WORK REQUIRED |
Copy out every line of the rows below word for word, without the pictures.
** Start of SUPPLIED INFORMATION **
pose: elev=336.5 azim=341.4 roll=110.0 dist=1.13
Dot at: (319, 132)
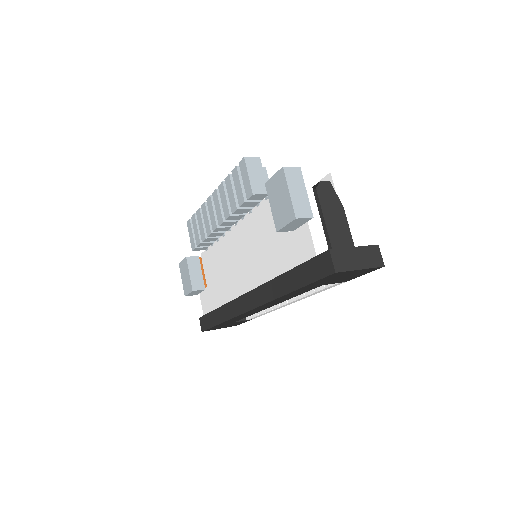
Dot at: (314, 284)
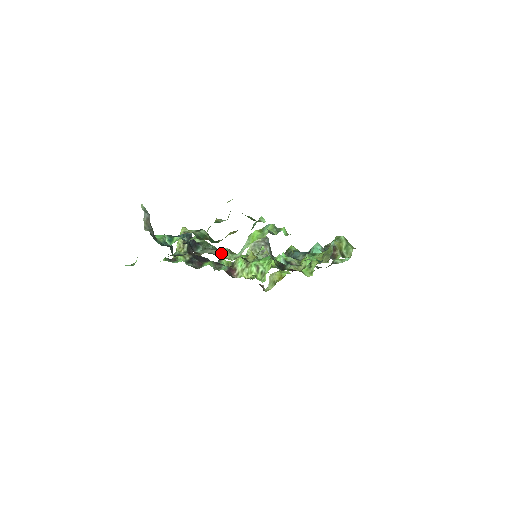
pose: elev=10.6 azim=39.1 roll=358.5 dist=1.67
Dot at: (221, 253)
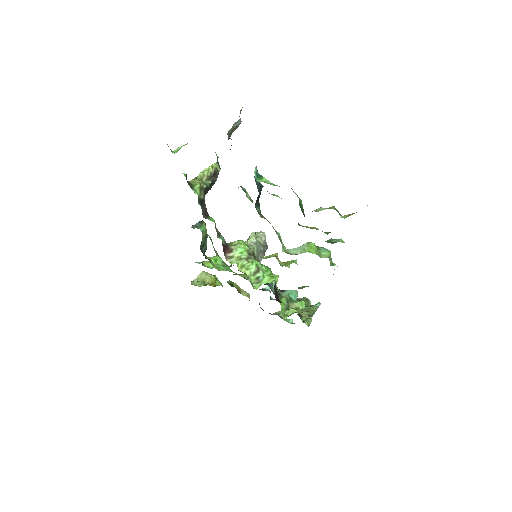
Dot at: occluded
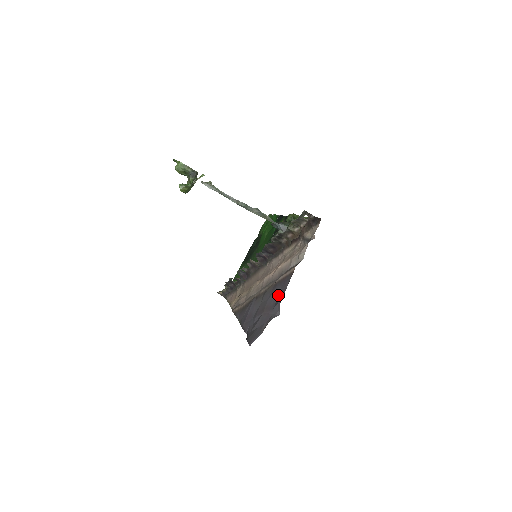
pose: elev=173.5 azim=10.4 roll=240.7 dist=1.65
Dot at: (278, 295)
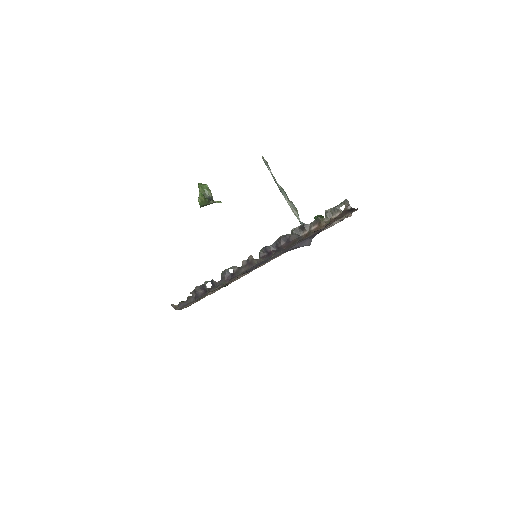
Dot at: occluded
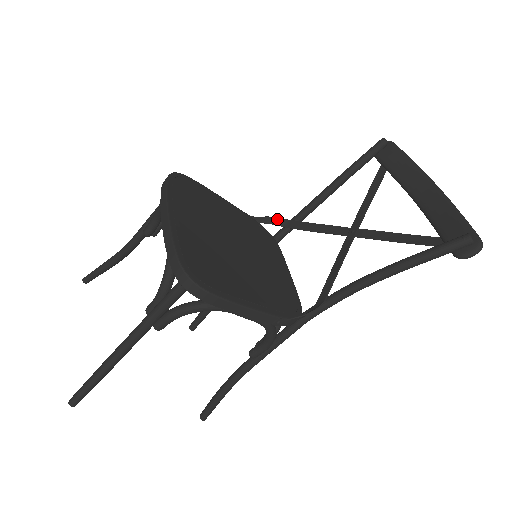
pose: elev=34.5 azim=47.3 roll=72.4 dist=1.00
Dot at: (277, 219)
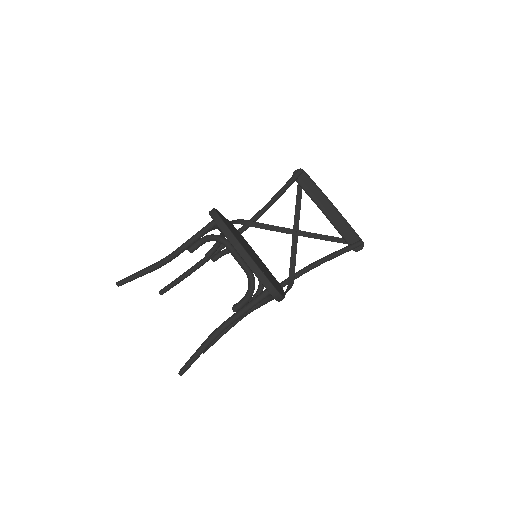
Dot at: (242, 221)
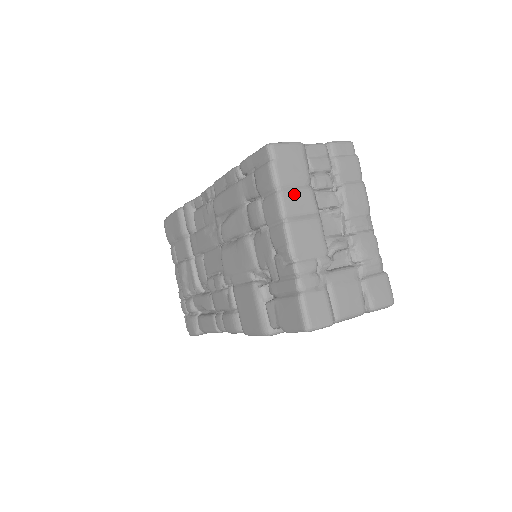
** End of SUPPLIED INFORMATION **
OUTPUT FOR THIS EXERCISE |
pose: elev=336.5 azim=341.4 roll=110.0 dist=1.13
Dot at: (319, 132)
Dot at: (314, 284)
pose: elev=10.6 azim=39.1 roll=358.5 dist=1.67
Dot at: (221, 253)
Dot at: occluded
pose: elev=173.5 azim=10.4 roll=240.7 dist=1.65
Dot at: (278, 295)
Dot at: occluded
pose: elev=34.5 azim=47.3 roll=72.4 dist=1.00
Dot at: (277, 219)
Dot at: (242, 221)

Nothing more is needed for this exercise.